How do I reset the OpenClaw gateway token? First confirm the failure is AUTH_TOKEN_MISMATCH or an equivalent shared-token drift. Then fetch the current token from gateway config and update the client that is connecting to it. If your deployment uses device identity, rotate or re-approve the device token instead of resetting the shared token.
What causes OpenClaw rate limiting and how do I prevent it? Rate limiting occurs when the selected provider or gateway route refuses more work for the current window. The fix is to respect retry-after, reduce request frequency, shorten context-heavy loops, configure fallbacks, or upgrade the provider/account tier shown in the live provider dashboard. Do not rely on stale tier numbers copied from old screenshots.

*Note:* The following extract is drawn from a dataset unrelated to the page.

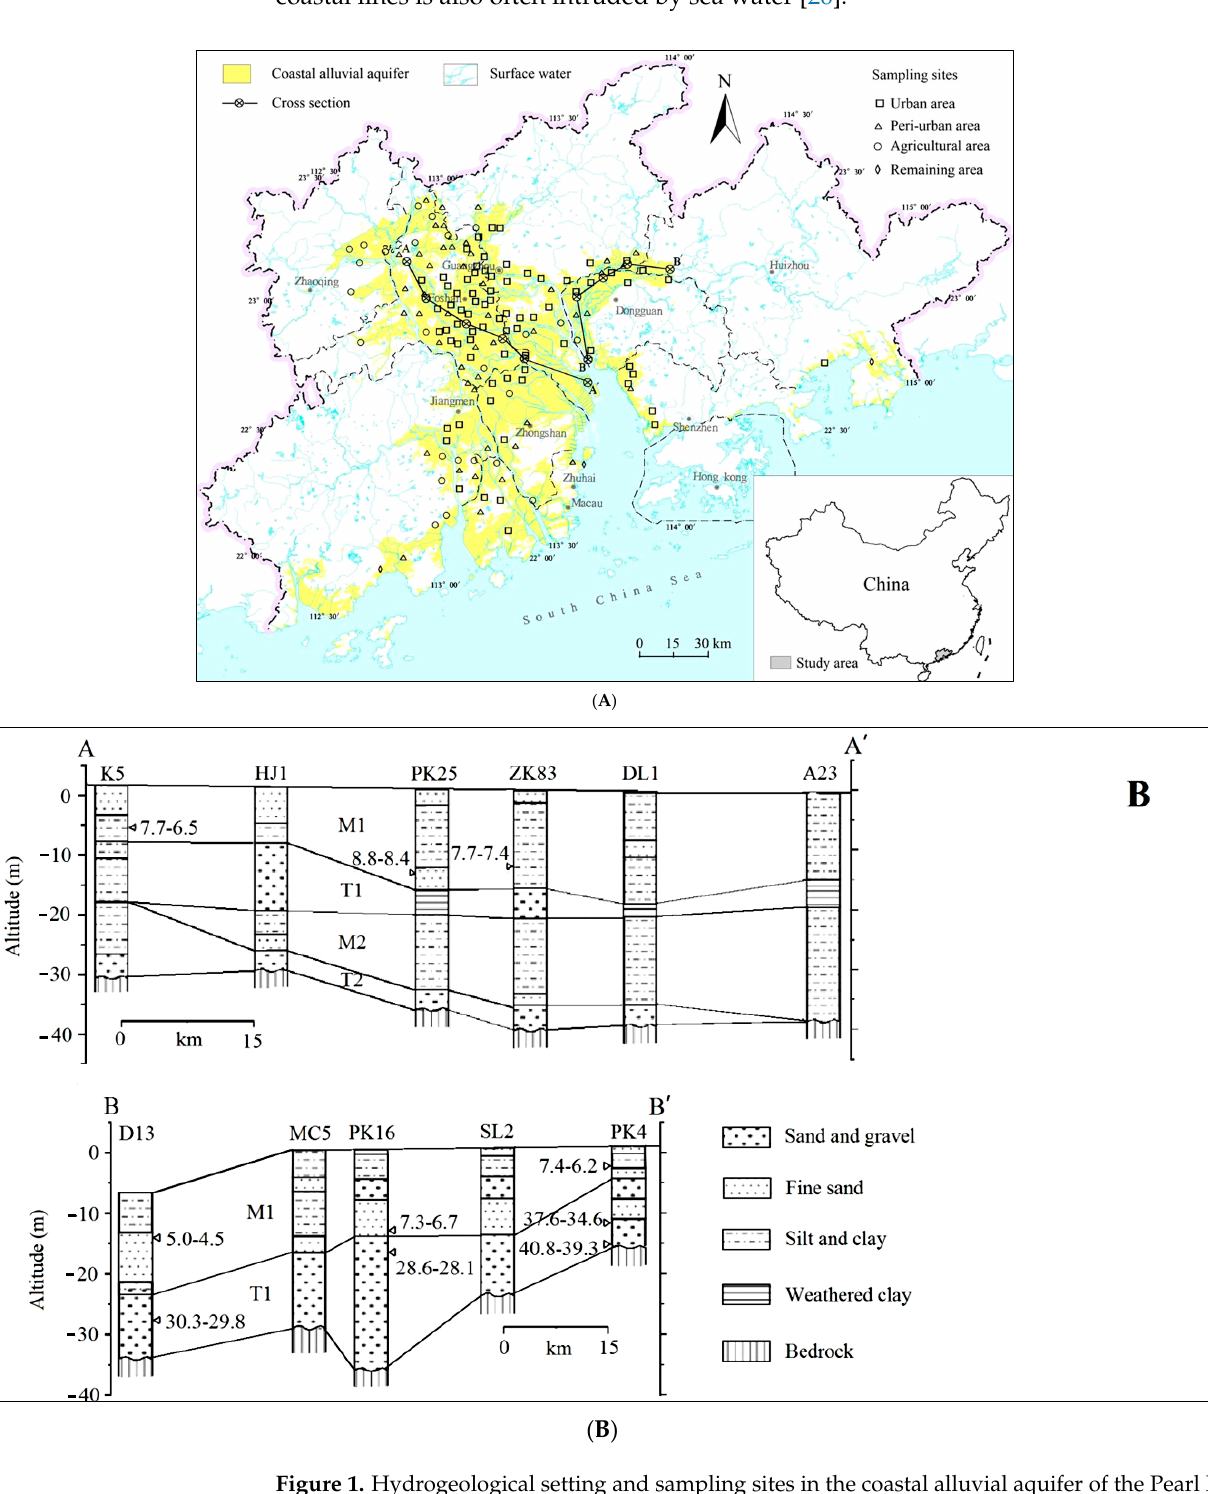
Figure 1. Hydrogeological setting and sampling sites in the coastal alluvial aquifer of the Pearl River Delta. ( A ) Sampling sites. ( B ) Cross sections.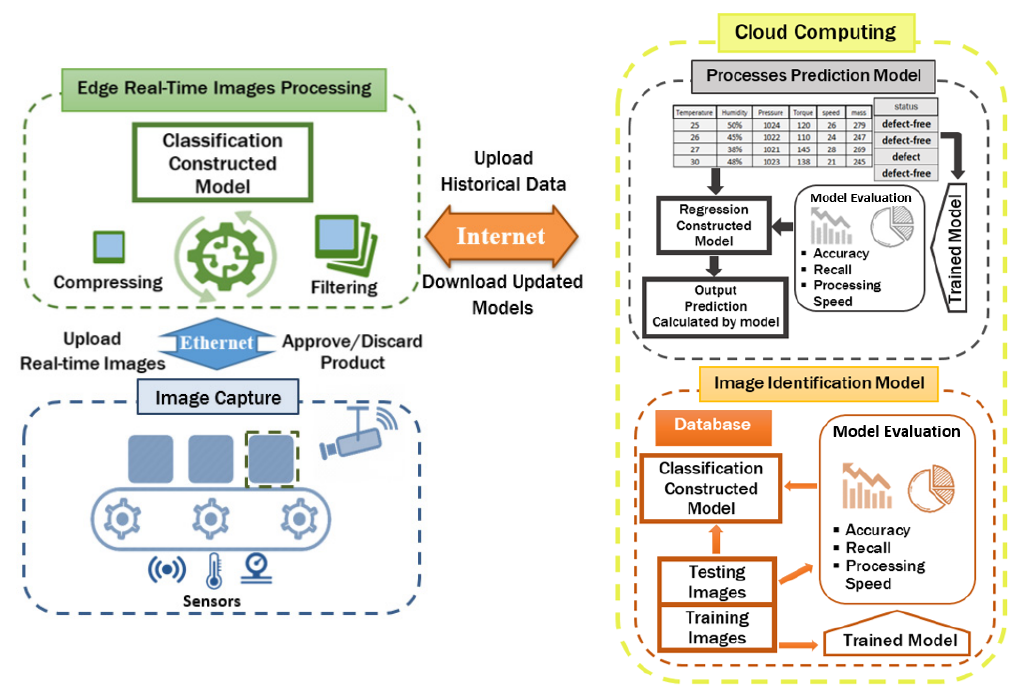
Figure 1. Intelligent machine vision model for defective product inspection.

How do I fix OpenClaw context_length_exceeded? Confirm it is a real context overflow with /status, context diagnostics, and logs. Then compact or start a fresh session, reduce large workspace/tool outputs, or choose a model route with a larger current context window. If the error appears suddenly after failover or cooldown, inspect rate-limit logs before changing context settings.
Why are my OpenClaw skills not loading? Run openclaw skills list, openclaw logs --follow, and openclaw doctor. Common causes are malformed skill files, the wrong skill directory, a disabled plugin/allowlist policy, or missing runtime dependencies. Fix the specific log signature rather than reinstalling every skill.
How do I fix OpenClaw Docker "gateway token mismatch"? This is almost always caused by the OPENCLAW_GATEWAY_TOKEN environment variable in your Docker configuration overriding the value in your mounted config files. Run docker exec <container> env | grep OPENCLAW to check for environment variable overrides. Either remove the environment variable from your docker-compose.yml or update it to match the current gateway token in your configuration file.
Is there a way to test all OpenClaw connections at once? Use the command ladder rather than one overloaded command: openclaw status, openclaw gateway status, openclaw logs --follow, openclaw doctor, openclaw channels status --probe, and openclaw models status. That sequence separates gateway health, channel permission, config validity, and model-provider auth.